▶ _BRANO FORNITO_
______________________________

Apre e coordina il lavoro della mattinata Anna Maria Celesti, presidente SdS Pistoiese introducendo il libro e dialogando prima con gli autori, poi con gli ospiti. A seguire “I cavalieri del Covid: personaggi che raccontano la loro esperienza professionale durante la pandemia. Cosa ha significato, cosa significherà?”. Ospiti Sandra Palandri amministratore unico Far.Com, al tempo Presidente Federfarma Pistoia, Alice Grieco e Natascia Luzzi infermiere ospedaliera e del territorio, Leandro Barontini e Paola David medici ospedaliero e del territorio, Riccardo Fantacci coordinatore dei servizi alla Misericordia di Pistoia.
Il libro racconta la toccante esperienza di un uomo che si è letteralmente trovato a re-imparare tutto, come un bambino. Oltre a essere il diario dell’ex paziente Covid Luciano Gamba, raccoglie l’esperienza del medico di pronto soccorso Andrea Bellone e offre punti di vista diversi, con i contributi di Augusto Iossa Fasano psichiatra e psicanalista, e Alessandra Chirimischi giornalista di ambito socio-sanitario.
«A inizio anno mi è arrivato il diario di un paziente Covid molto grave, Luciano Gamba, autore del libro – racconta Alessandra Chirimischi -. Dopo cinque settimane di terapia intensiva ha iniziato la sua riabilitazione fisica e intellettiva, che includeva rimettere in ordine i ricordi e scriverli a scopo terapeutico. Il suo psicoterapeuta ha poi proposto di editarlo e io ne ho curato l’introduzione e una riflessione finale sull’analisi della comunicazione come supporto di crescita post traumatica. Perché è difficile doverci confrontare con la morte senza una mancanza di ritualità a cui invece siamo sempre stati abituati».

______________________________

▶ _COMPITO_
Puoi trascrivere parola per parola la parte del brano che si apre con le parole contenenti "Apre e coordina" e si chiude con "Misericordia di Pistoia."?

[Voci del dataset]
______________________________

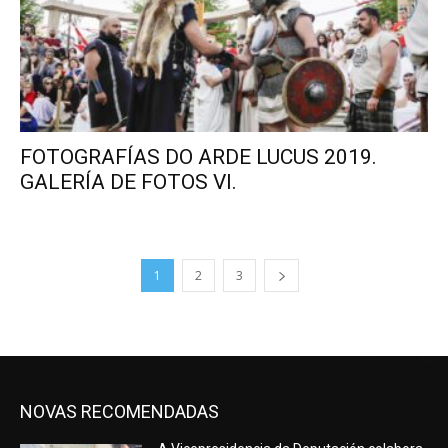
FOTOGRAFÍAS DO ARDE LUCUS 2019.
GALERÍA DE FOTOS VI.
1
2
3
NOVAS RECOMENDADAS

______________________________

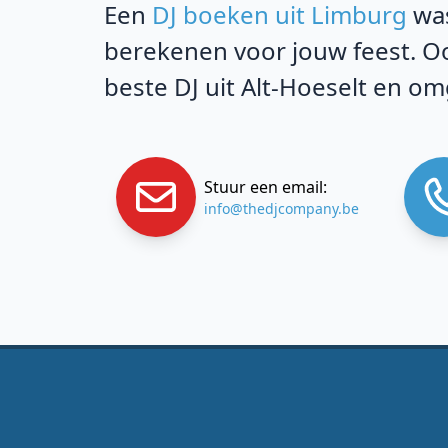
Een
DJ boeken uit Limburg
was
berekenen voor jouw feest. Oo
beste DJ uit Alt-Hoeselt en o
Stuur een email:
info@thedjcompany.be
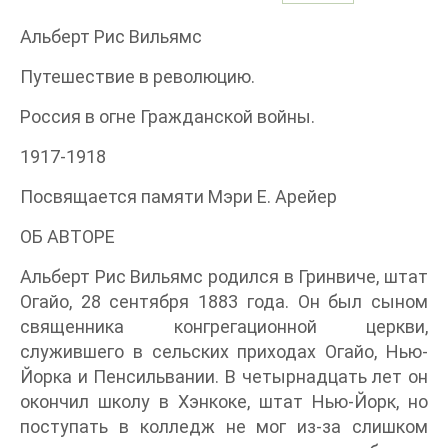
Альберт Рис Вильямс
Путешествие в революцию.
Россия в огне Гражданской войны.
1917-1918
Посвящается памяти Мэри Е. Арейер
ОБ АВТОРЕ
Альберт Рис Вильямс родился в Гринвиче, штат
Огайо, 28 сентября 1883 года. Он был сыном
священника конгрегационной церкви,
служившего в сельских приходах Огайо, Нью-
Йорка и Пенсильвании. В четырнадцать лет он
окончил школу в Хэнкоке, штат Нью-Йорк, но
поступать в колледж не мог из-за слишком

______________________________

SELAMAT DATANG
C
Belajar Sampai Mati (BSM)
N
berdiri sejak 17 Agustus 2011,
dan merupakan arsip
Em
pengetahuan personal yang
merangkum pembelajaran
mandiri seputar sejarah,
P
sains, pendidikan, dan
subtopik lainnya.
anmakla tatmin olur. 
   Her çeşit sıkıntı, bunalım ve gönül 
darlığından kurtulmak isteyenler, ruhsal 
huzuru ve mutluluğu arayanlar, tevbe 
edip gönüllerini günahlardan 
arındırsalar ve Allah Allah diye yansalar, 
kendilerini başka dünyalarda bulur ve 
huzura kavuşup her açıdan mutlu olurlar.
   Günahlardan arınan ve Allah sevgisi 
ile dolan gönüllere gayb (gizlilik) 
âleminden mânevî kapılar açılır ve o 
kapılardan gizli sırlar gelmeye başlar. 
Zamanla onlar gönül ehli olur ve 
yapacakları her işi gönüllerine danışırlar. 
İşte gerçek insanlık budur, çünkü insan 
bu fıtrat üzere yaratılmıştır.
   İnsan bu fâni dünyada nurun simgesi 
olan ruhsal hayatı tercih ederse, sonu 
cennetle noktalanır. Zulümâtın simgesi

______________________________

▶ _RISPOSTA_
Apre e coordina il lavoro della mattinata Anna Maria Celesti, presidente SdS Pistoiese introducendo il libro e dialogando prima con gli autori, poi con gli ospiti. A seguire “I cavalieri del Covid: personaggi che raccontano la loro esperienza professionale durante la pandemia. Cosa ha significato, cosa significherà?”. Ospiti Sandra Palandri amministratore unico Far.Com, al tempo Presidente Federfarma Pistoia, Alice Grieco e Natascia Luzzi infermiere ospedaliera e del territorio, Leandro Barontini e Paola David medici ospedaliero e del territorio, Riccardo Fantacci coordinatore dei servizi alla Misericordia di Pistoia.